> [TRY IT]:
Please write out all the entries exactly, without the pictures.

Stored items from a collection:
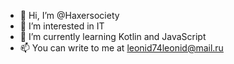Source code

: - 👋 Hi, I’m @Haxersociety
- 👀 I’m interested in IT
- 🌱 I’m currently learning Kotlin and JavaScript
- 📫 You can write to me at leonid74leonid@mail.ru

> [OUTPUT OF THE EXERCISE]:
Source code

: - 👋 Hi, I’m @Haxersociety
- 👀 I’m interested in IT
- 🌱 I’m currently learning Kotlin and JavaScript
- 📫 You can write to me at leonid74leonid@mail.ru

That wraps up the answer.